The wooden statuette featured here was discovered in the tomb of Niankhpepi, the “Supervisor of Upper Egypt” during the reign of the Sixth Dynasty King Pepi I, in Meir near al-Qusiya, Asyut governorate.

It depicts one of his servants carrying an ornate basket in one folded arm while he carries a second basket on his back by means of two white straps.

The first basket is decorated with a colorful grid of squares, and the one on his back with a wide leopard print band.

A keen eye will notice that the bag (basket) has two tapering legs beneath it that allowed it to be propped up when put on ground. ‪

Egypt's Ministry of Tourism and Antiquities organised its first guided video tour at the Egyptian Museum in Tahrir on April 9.

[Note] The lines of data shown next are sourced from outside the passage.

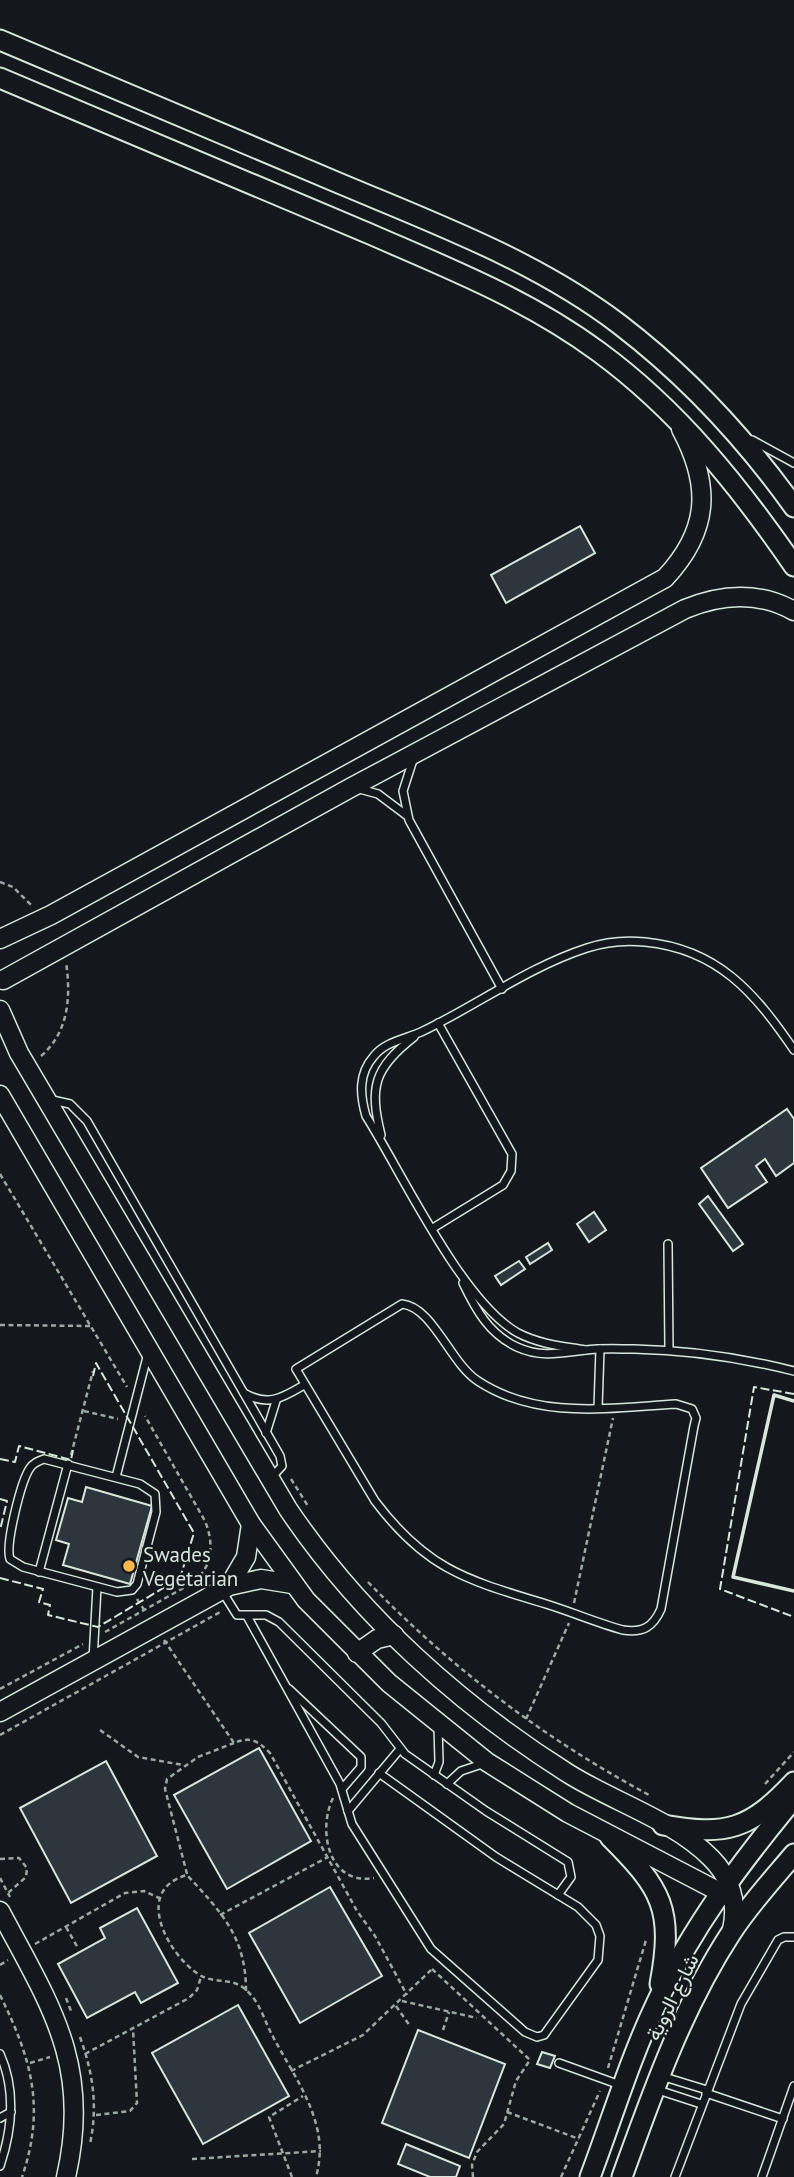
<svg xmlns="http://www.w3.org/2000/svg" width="794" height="2177" viewBox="0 0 794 2177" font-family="'PT Sans',Vazirmatn,sans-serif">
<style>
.building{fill:#2c363c;stroke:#d8e6dc;stroke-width:2}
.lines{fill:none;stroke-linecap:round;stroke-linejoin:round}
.service-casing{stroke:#d8e6dc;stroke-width:10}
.tertiary-casing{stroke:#d8e6dc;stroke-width:21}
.secondary-casing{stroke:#d8e6dc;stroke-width:23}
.path{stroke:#9da8a2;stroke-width:2.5;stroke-dasharray:5 3.5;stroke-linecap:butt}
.service{stroke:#14181c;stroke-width:7}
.tertiary{stroke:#14181c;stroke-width:18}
.secondary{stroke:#14181c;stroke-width:19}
.fence{stroke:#d8e6dc;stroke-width:2;stroke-dasharray:9 3.5;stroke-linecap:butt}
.wall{stroke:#d8e6dc;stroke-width:3.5}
.poi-dot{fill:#ffb74d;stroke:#14181c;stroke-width:2.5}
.labels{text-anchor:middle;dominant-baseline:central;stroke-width:5;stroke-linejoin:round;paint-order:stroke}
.poi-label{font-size:21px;fill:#d8e6dc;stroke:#14181c;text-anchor:start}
.street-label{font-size:21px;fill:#d8e6dc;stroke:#14181c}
</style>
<rect width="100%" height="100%" fill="#14181c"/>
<g class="building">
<path d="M580,526l15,27 -89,50 -15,-28z"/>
<path d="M787,1109l7,10v44l-18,13 -11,-17 -9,7 11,16 -39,26 -27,-40z"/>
<path d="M708,1196l35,48 -10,7 -34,-47z"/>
<path d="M594,1212l12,18 -17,12 -12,-18z"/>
<path d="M548,1243l4,7 -22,14 -4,-7z"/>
<path d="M519,1261l6,8 -24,16 -6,-9z"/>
<path d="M86,1487l66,19 -22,78 -67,-19 6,-21 -13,-4 12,-42 14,4z"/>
<path d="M259,1748l52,93 -84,48 -53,-94z"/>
<path d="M106,1761l51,95 -86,47 -51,-95z"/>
<path d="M330,1887l52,89 -82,47 -51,-90z"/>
<path d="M137,1908l41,75 -37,20 -6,-11 -48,26 -29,-54 47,-26 -5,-10z"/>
<path d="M238,2005l51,91 -86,48 -51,-91z"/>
<path d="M418,2030l87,34 -36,94 -87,-35z"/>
<path d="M542,2052l13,4 -5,12 -13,-4z"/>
<path d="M406,2144l54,22 -4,11h-26l-32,-13z"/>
</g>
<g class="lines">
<defs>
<g id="service">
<path d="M752,440l42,23"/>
<path d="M413,760l-10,31 6,29 93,169"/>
<path d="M356,788l22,6 28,21"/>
<path d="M48,1099l22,5 17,17 193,335 2,10 -11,12"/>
<path d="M381,1135c-12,-48 -7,-67 33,-98"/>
<path d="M433,1228l70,-43 8,-14 1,-17 -74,-131"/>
<path d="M668,1244l1,106"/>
<path d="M463,1283c13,27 26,51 54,64 24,11 44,6 69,3 15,-2 32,-1 48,-1 54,1 108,9 160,22"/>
<path d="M402,1304c31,3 48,59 76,77 59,39 131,27 198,23l16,5 4,9 -2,8 -33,183c-8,18 -18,24 -38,21 -26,-7 -51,-18 -77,-26 -79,-24 -119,-34 -171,-103l-79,-132z"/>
<path d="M585,1350c-23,-4 -46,-6 -67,-17 -56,-31 -116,-160 -152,-217 -6,-21 -8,-42 8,-60 11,-14 31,-17 47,-24 55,-26 107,-65 166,-84 18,-6 39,-8 58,-6 73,7 110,51 149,108"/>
<path d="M244,1393c24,14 38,5 60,-8"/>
<path d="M598,1408l2,-59"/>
<path d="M266,1433l10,-32"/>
<path d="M44,1459l96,25 15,10 1,18 -19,72 -5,6 -15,2 -94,-25 -13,-8c-5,-14 11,-78 20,-91 3,-5 8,-7 14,-9z"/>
<path d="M116,1477l32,-124"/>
<path d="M39,1572l29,-108"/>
<path d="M222,1591l15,24h29l13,7 102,101 24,31 81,57 82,51 3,15 -13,18"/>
<path d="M247,1616l93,168 12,40 79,125 94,83 12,5 7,-2 54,-75 2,-24 -4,-11 -18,-18 -82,-50 -117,-84"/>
<path d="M93,1660l4,-73"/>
<path d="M289,1689l72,68v10l-19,22"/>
<path d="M434,1775l5,-13 -1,-36"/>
<path d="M447,1784l14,-13 24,-8"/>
<path d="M348,1811l52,-62"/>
<path d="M0,2054c16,36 12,76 0,112"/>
<path d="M559,2063l61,22"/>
<path d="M661,2076l46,14"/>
<path d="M655,2089l46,15"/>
<path d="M706,2093l77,26"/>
<path d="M0,2118l11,-6"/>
<path d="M675,2177l66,-173 37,-64 6,-3h10"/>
<path d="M762,2177l32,-91"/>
</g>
<g id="tertiary">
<path d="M0,939l51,-24 614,-337c45,-48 46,-93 16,-149"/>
<path d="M3,980l349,-193 333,-178c36,-15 73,-18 109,2"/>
<path d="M0,1010l19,43 269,456c72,107 173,197 281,265 45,28 104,46 142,84 20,20 27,45 21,72"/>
<path d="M0,1095l251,429 55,76 83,83 98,79 81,51 165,86"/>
<path d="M229,1586l17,-29 5,-33"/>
<path d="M357,1653l20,-14 17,-4"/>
<path d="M0,1712l229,-126 32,-7 31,5"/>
<path d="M0,1911c50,94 92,154 66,266"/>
</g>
<g id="secondary">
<path d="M0,40c114,48 227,96 341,144 95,40 195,77 278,140 68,52 125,113 175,183"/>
<path d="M0,78c124,52 247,104 370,156 80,35 159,66 229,118 79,58 140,134 195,214"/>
<path d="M663,1825c64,11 86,5 131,-43"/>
<path d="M610,1837c52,52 64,72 50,147"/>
<path d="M590,2177c22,-58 40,-119 67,-175 35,-75 85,-141 137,-204"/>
<path d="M622,2177c30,-83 60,-169 109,-244 18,-28 42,-54 63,-79"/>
</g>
</defs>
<use href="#service" class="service-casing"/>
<use href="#tertiary" class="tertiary-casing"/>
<use href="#secondary" class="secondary-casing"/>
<g class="path">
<path d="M0,882l13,5 20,20"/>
<path d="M41,1056c28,-24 30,-60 25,-94"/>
<path d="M0,1174l127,213"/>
<path d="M0,1325l91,1"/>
<path d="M84,1411l34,8"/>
<path d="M71,1455l22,-84"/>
<path d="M291,1479l17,27"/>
<path d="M368,1582c83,86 177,157 281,213"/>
<path d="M137,1599l8,12"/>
<path d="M574,1603l39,-185"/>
<path d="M105,1632l89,-50c19,-16 20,-39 11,-61l-60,-105"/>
<path d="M164,1640l70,103c17,-7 24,-2 36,10l87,158 18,25 32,59"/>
<path d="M0,1689l83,-45"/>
<path d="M526,1719l43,-96"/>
<path d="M100,1730l38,27 45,8"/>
<path d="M0,1735l222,-124"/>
<path d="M765,1784l29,-32"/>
<path d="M333,1798c-16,33 -4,88 41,80"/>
<path d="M0,1859l19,-1 8,10 -1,9 -18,16"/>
<path d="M187,1874l-22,-85 2,-10 31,-22 36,-14"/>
<path d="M0,1878l10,19"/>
<path d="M220,1915l108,-58"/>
<path d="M66,1927l12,21"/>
<path d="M35,1944l90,-51 19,-2 15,7"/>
<path d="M0,1965l8,-5"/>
<path d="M432,1969l98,91 -14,21 -12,43 -27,28 -5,13 1,12"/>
<path d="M246,1991c0,-54 -24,-78 -59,-116 -54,15 -20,78 11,99 18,12 36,0 53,21 9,10 14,26 20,38 15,29 37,60 45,91 5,18 5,35 0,53"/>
<path d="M0,1995c31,63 46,112 22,182"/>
<path d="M66,1998l5,13"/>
<path d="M402,2001l75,17"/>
<path d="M396,2006l14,20"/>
<path d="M443,2030l6,-18"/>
<path d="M80,2037c13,36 18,69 10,107"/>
<path d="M85,2054l104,-56 8,-8 4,-13"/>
<path d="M30,2063l20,-6"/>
<path d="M608,2068l38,-128"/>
<path d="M291,2071l72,-36 68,-65"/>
<path d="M507,2112l72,27"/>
<path d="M96,2115l34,-4 7,-8 -4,-74"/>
<path d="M192,2159l129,-8"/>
<path d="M292,2177l-23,-60 34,-21"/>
<path d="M561,2177l39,-86"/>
</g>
<use href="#service" class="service"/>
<use href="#tertiary" class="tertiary"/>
<use href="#secondary" class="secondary"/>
<g class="fence">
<path d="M794,1394l-40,-7 -34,202 74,28"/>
<path d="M0,1459l15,3 4,-16 52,14 2,-10"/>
<path d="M0,1499l7,2 -7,29"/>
<path d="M0,1578l43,11 -4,13 11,3 -2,10 50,12 82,-49 14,-45 -98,-170 -3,13"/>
</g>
<path class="wall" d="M794,1401l-20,-6 -41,182 61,14"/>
</g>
<circle class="poi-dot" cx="129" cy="1566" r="7"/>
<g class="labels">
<g class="poi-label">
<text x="143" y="1554">Swades<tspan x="143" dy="24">Vegetarian</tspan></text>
</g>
<g class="street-label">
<text transform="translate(672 1997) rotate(-64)">شارع الروية</text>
</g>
</g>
</svg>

The first guided video tour was presented by Abdala and Batouty as well.

The tour highlighted two artifacts which are the Colossal statue of King Akhenaten and the Head of his wife Queen Nefertiti.

This colossus of Akhenaten is carved of sandstone. It is one of a series that represents the King that once stood in front of the pillars of a temple to the god Aten just east of Karnak.

It depicts the king holding the crook and the flail, symbols of kingship. They are characteristic of the early reign of Akhenaten, representing him with exaggerated features including narrow shoulders, a prominent belly, full hips, thin arms, and a very distinctive long face with a long nose, narrow, oblique eyes, and full lips.


Although unfinished, this quartzite statue of Nefertiti is remarkable. It was discovered in the workshop of Thutmose, a sculptor in Akhetaten (modern Tell al-Amarna), who must have been a master of his craft. The statue bears the powerful queen’s elegant features.

The two guided tours are produced by Media Hub group.